Head-mounted eye tracker videos and raw data collected during breathing recognition attempts in simulated cardiac arrest.

This paper presents data collected by Pedrotti et al. (2022, 2024) [1,2], which includes videos captured using a Dikablis head-mounted eye tracker (Ergoneers GmbH, Germany), along with the corresponding raw data. The data collection aimed to assess participants' ability to recognize breathing in a simulated cardiac arrest scenario. Equipped with the eye tracker, participants entered a room where a manikin was positioned on the floor. Their task was to determine if the manikin was breathing and respond accordingly, such as initiating cardiopulmonary resuscitation if the victim was not breathing. Our analysis focused on examining looking time on the manikin's thorax by inspecting the videos. Potential applications of the dataset [3] include identifying fixation and saccades using custom algorithms, analyzing pupil diameter data, and conducting secondary analyses involving participant characteristics like age and gender as independent variables.

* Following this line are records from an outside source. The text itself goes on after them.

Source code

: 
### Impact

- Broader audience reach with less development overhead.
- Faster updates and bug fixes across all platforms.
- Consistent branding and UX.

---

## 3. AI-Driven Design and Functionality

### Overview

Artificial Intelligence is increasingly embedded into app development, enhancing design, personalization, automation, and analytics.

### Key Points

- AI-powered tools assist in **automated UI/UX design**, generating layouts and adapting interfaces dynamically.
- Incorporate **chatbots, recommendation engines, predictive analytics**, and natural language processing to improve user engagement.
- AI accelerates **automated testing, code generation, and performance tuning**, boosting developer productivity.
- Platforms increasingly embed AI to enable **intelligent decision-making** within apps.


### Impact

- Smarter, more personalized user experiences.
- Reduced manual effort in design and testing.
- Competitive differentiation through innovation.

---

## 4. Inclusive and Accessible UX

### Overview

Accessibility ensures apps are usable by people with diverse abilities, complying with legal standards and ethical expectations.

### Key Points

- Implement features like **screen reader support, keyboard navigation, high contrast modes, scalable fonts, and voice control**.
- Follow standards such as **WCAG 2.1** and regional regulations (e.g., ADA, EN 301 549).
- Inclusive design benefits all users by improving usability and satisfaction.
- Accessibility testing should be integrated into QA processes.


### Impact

Visual Fixation on the Thorax Predicts Bystander Breathing Detection in Simulated Out-of-Hospital Cardiac Arrest, but Video Debriefing With Eye Tracking Gaze Overlay Does Not Enhance Postallocation Success Rate: A Randomized Controlled Trial.

INTRODUCTION: Bystander cardiopulmonary resuscitation in out-of-hospital cardiac arrest is associated with higher survival rates. Even trained health care staff cannot assess breathing well enough to detect cardiac arrest. Recognition of cardiac arrest by lay rescuers might be overlooked in adult basic life support resuscitation guidelines, which explain what to do, but not how to do it. The 2015 Adult Advanced Life Support Resuscitation Guidelines recommend to "look for chest movement." We hypothesize (1) that instructing lay rescuers to look for chest movement allows detecting breathing (or lack thereof); (2) that showing a person their own recorded gaze overlay during a video debriefing intervention enhances breathing detection at postallocation; and (3) that the more time spent looking at a cardiac arrest victim's chest, the greater the probability of detecting breathing (or lack thereof). METHODS: Monocentric, blinded, prospective, 2-arm parallel randomized controlled trial with balanced randomization (1:1). The design entailed a preallocation simulation, an intervention (video debriefing with or without gaze overlay), and a postallocation simulation. A follow-up simulation took place after 6 months. The main outcome measured was success in detecting breathing. Participants were all prospective students of a bachelor's degree program in nursing. RESULTS: All participants performed better at postallocation (success rate at preallocation = 59%, postallocation = 79%, χ 2 = 7.22, P < 0.01) regardless of viewing their own gaze overlay during video debriefing. We failed to obtain a sufficient number of participants for the follow-up simulation. Instructing lay rescuers to look for chest movement allows them to detect breathing (or lack thereof). Each second spent looking at the thorax increased the odds of successfully detecting breathing by 38%. Mean thorax gaze duration significantly increased by 5.95 seconds (95% confidence interval = 4.71-7.31) from preallocation (3.46 seconds, SD = 4.16) to postallocation (9.41 seconds, SD = 5.98). Laypersons' median diagnosis time was 15.5 seconds (range = 2-63 seconds), similar to another study (13 seconds, range = 5-40 seconds). CONCLUSIONS: This is the second study in which the median time to decision exceeded the maximum 10 seconds recommended. International guidelines should consider increasing the time allowed for the "check breathing" step of bystander cardiopulmonary resuscitation procedures.